After the founding of the United States, northern Ohio was designated as the Western Reserve and was sold to the Connecticut Land Company. Turhand Kirtland, the principal of the Connecticut Land Company, is the namesake of the township. Its first settlers came around 1811.

After the arrival of Joseph Smith in February 1831, Kirtland became the headquarters of The Church of Jesus Christ of Latter-day Saints (often called the Mormon Church). In the next few months, many of the Saints in New York sold their farms, often at a loss, and joined the Prophet in Kirtland.

During the next seven years, from 1831 to 1838, Church membership in the area grew to about 2,000. But of even greater importance were the many significant spiritual events that occurred in and around Kirtland during this important period in Church history. Among these: almost one-half of the revelations recorded in the Doctrine and Covenants were received here, the first edition of the Doctrine and Covenants was published, the organization of the Church headed by the First Presidency and Quorum of the Twelve Apostles was established, the first stake was organized, the School of the Prophets was started (and held each winter from 1833 to 1836), the first temple in this dispensation was built, and many marvelous spiritual manifestations were experienced.

Joseph and Emma Smith had a home near the Kirtland Temple from 1834 to 1838.[1]

The Kirtland period of the Church was also difficult. The Kirtland Safety Society failed, apostasy crippled the Church, and persecution of the Saints continued. Most of the Saints were forced to leave Ohio in early 1838.

Kirtland is designated by the Church Historic Sites as Historic Kirtland, and features six historic structures: a schoolhouse, a sawmill, an ashery, the Newel K. Whitney and Company store, Newel and Ann Whitney's home, and the Johnson Inn. President Gordon B. Hinckley dedicated Historic Kirtland on May 18, 2003, and public tours are available year-round.

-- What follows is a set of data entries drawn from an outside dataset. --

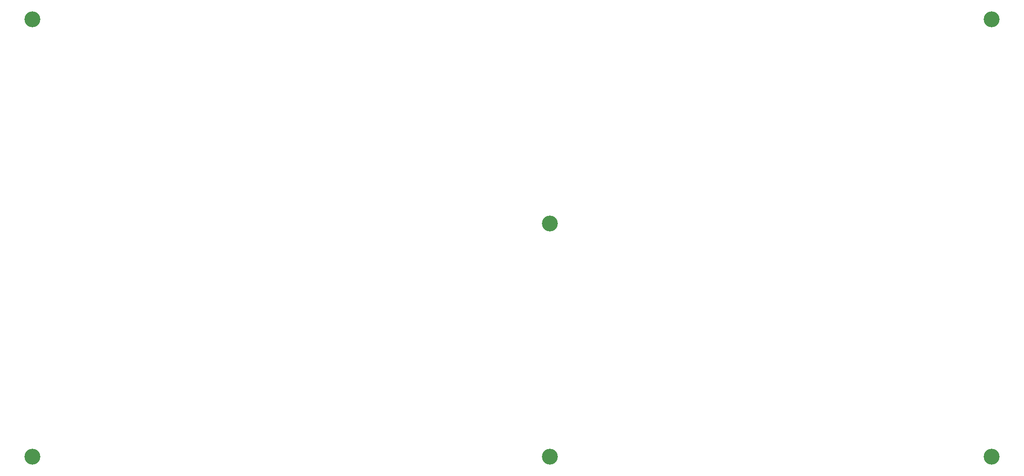
<source format=gbr>
%TF.GenerationSoftware,KiCad,Pcbnew,(6.0.4)*%
%TF.CreationDate,2022-06-27T13:40:26+01:00*%
%TF.ProjectId,MiniFighter Lite,4d696e69-4669-4676-9874-6572204c6974,rev?*%
%TF.SameCoordinates,Original*%
%TF.FileFunction,Soldermask,Bot*%
%TF.FilePolarity,Negative*%
%FSLAX46Y46*%
G04 Gerber Fmt 4.6, Leading zero omitted, Abs format (unit mm)*
G04 Created by KiCad (PCBNEW (6.0.4)) date 2022-06-27 13:40:26*
%MOMM*%
%LPD*%
G01*
G04 APERTURE LIST*
%ADD10C,3.200000*%
G04 APERTURE END LIST*
D10*
%TO.C,M3.1*%
X129540000Y-82000000D03*
%TD*%
%TO.C,M3.4*%
X322580000Y-170180000D03*
%TD*%
%TO.C,M3.6*%
X233680000Y-123190000D03*
%TD*%
%TO.C,M3.3*%
X129540000Y-170180000D03*
%TD*%
%TO.C,M3.5*%
X233680000Y-170180000D03*
%TD*%
%TO.C,M3.2*%
X322580000Y-82000000D03*
%TD*%
M02*

</source>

The Kirtland Temple was owned and operated by Community of Christ from 1901 to March 5, 2024, when responsibility and ownership "officially transferred from Community of Christ to The Church of Jesus Christ of Latter-day Saints for an agreed-upon amount."[2] The Kirtland Temple will remain an historic building. The Church of Jesus Christ of Latter-day Saints reopened it March 25, 2024, for public tours at no charge.

Other structures in Kirtland were included in the transfer, including the Temple Visitors' Center, non-historic buildings, and small undeveloped lots.

The Sidney Rigdon home's original structure is also located in Kirtland.